His connections through dance then drew him closer to the University Libraries. A friend in dance, Patrick Scully, donated his records to the Performing Arts Archives at the University. “He arranged for a number of his friends to explore the caverns under Andersen Library,” Peterson says.
Later, John Cowles, former publisher of the Star Tribune newspaper, invited Peterson and others to meet with him while he had a residency at the Humphrey School. Cowles wanted to bolster the dance collections within the Performing Arts Archives at the University.
“Gradually over time, I became more involved in inviting, enticing, being a nuisance to dance companies to get their stuff over there,” Peterson says. The last two major pieces, from Ragamala Dance Company and Zorongo Flamenco Dance Theatre, were put in place a year ago.
Peterson knew people on the collections staff and then was introduced to the Friends of the University Libraries by Karen Koepp, now retired from the Minnesota Orchestra’s public relations department. “It sounded like it would be a pretty cool thing to do for a couple of years,” he says.
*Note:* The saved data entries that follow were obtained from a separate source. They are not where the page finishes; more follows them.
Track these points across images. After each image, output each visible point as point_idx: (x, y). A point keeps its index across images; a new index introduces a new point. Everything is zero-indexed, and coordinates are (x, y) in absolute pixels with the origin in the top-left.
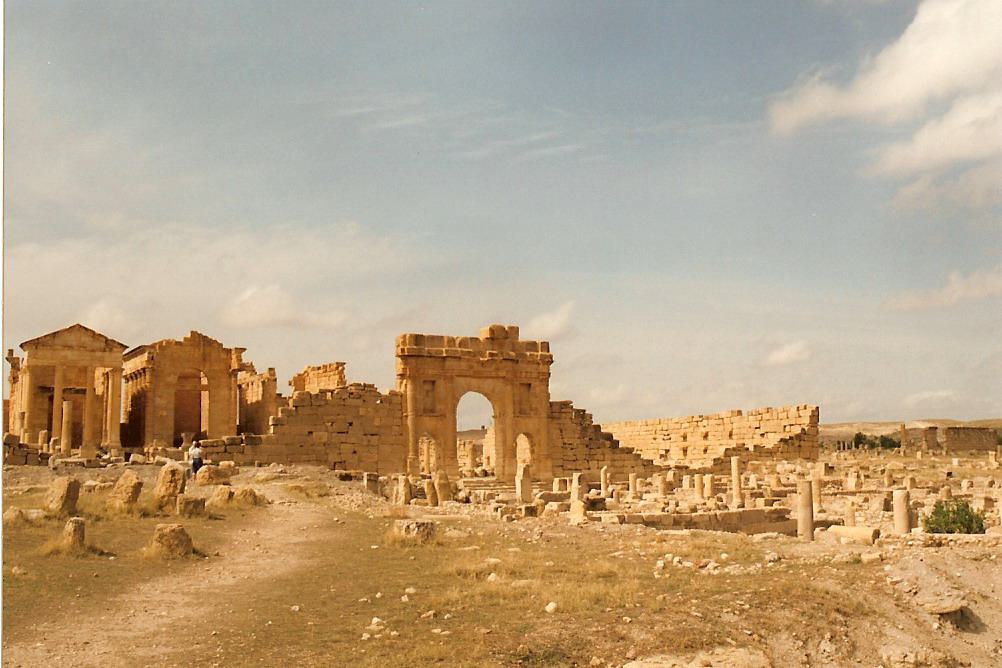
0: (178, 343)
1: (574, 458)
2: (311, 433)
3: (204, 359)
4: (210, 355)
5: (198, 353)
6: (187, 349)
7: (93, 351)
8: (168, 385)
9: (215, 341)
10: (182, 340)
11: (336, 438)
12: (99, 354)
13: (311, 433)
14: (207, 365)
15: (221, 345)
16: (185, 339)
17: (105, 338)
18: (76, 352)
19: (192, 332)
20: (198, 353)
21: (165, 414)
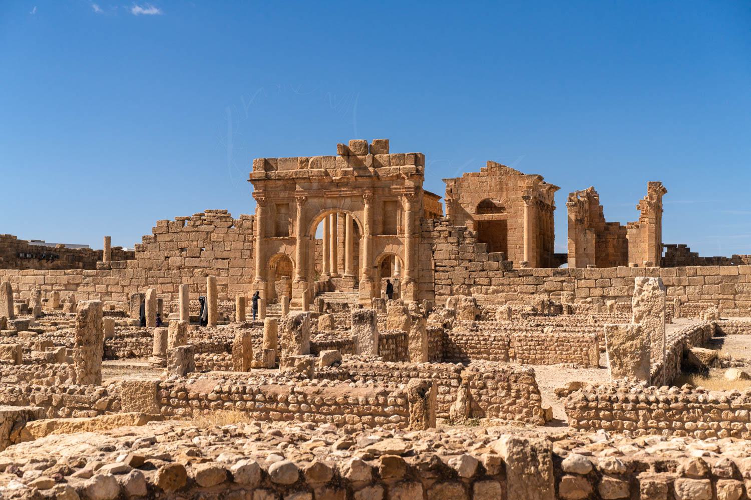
1: (449, 281)
2: (167, 258)
3: (501, 189)
4: (507, 185)
6: (483, 179)
11: (189, 262)
13: (167, 258)
19: (490, 163)
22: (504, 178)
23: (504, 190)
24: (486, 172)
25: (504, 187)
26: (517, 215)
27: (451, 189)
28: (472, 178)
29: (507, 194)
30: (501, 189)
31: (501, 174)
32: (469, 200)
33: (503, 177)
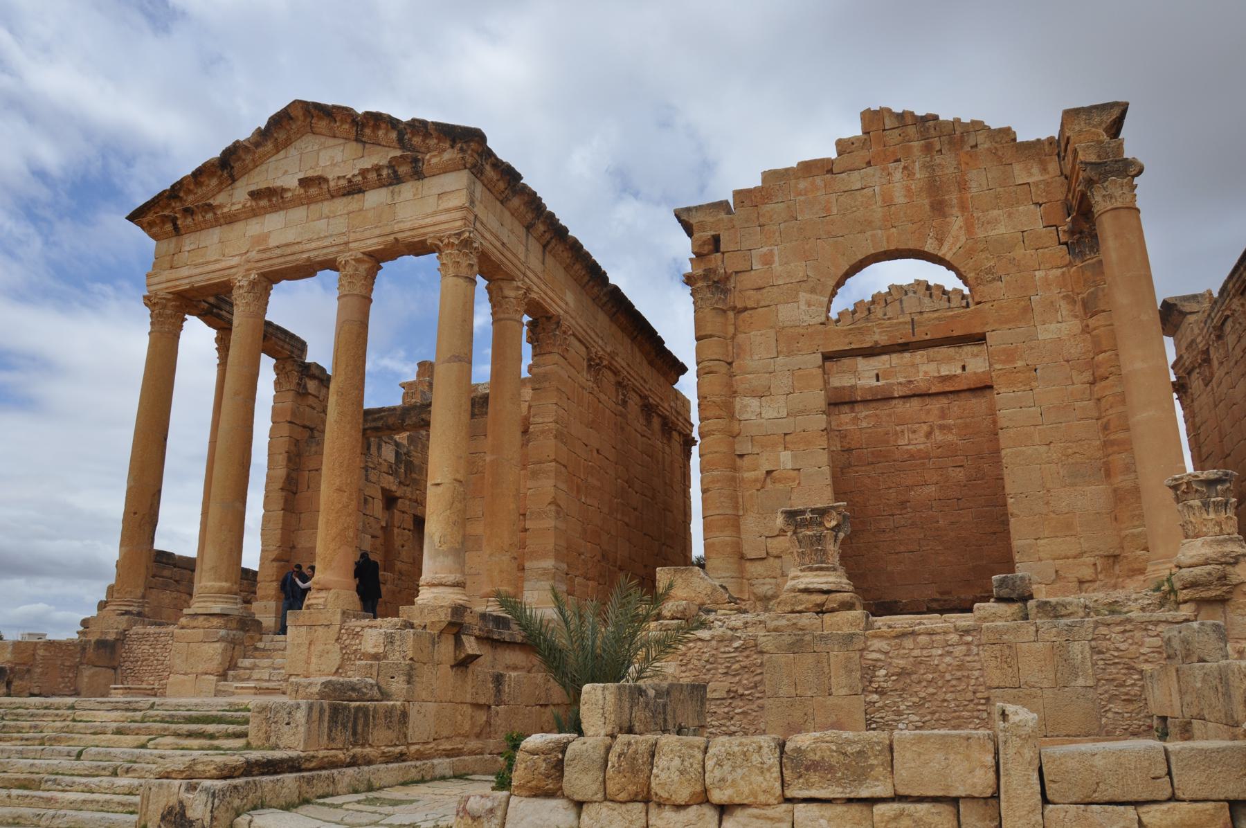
0: (808, 168)
3: (939, 208)
4: (962, 186)
5: (899, 185)
6: (855, 179)
7: (353, 189)
8: (788, 340)
9: (977, 126)
10: (832, 154)
12: (375, 198)
14: (956, 223)
15: (1007, 132)
16: (839, 143)
17: (393, 123)
18: (299, 213)
19: (873, 119)
20: (899, 185)
21: (786, 459)
22: (947, 163)
23: (955, 211)
24: (863, 153)
25: (953, 197)
26: (1027, 310)
27: (716, 240)
28: (802, 185)
29: (969, 228)
30: (939, 208)
31: (928, 149)
32: (799, 269)
33: (938, 159)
It’s been five years so far. He now serves on the nominating committee and has served on and co-chaired the programming committee.
In considering who to invite, the Friends programming committee must balance several questions, including fees. “The purpose isn’t all for glitz,” Peterson says. “It’s to combine the resources of the libraries and not just to the students but to the entire state.”
The Friends aim to contribute to people’s intellectual development.
“Every student who comes through the place is a life-long walking ambassador for knowledge and critical thought,” Peterson says — with the help of the University Libraries and their Friends.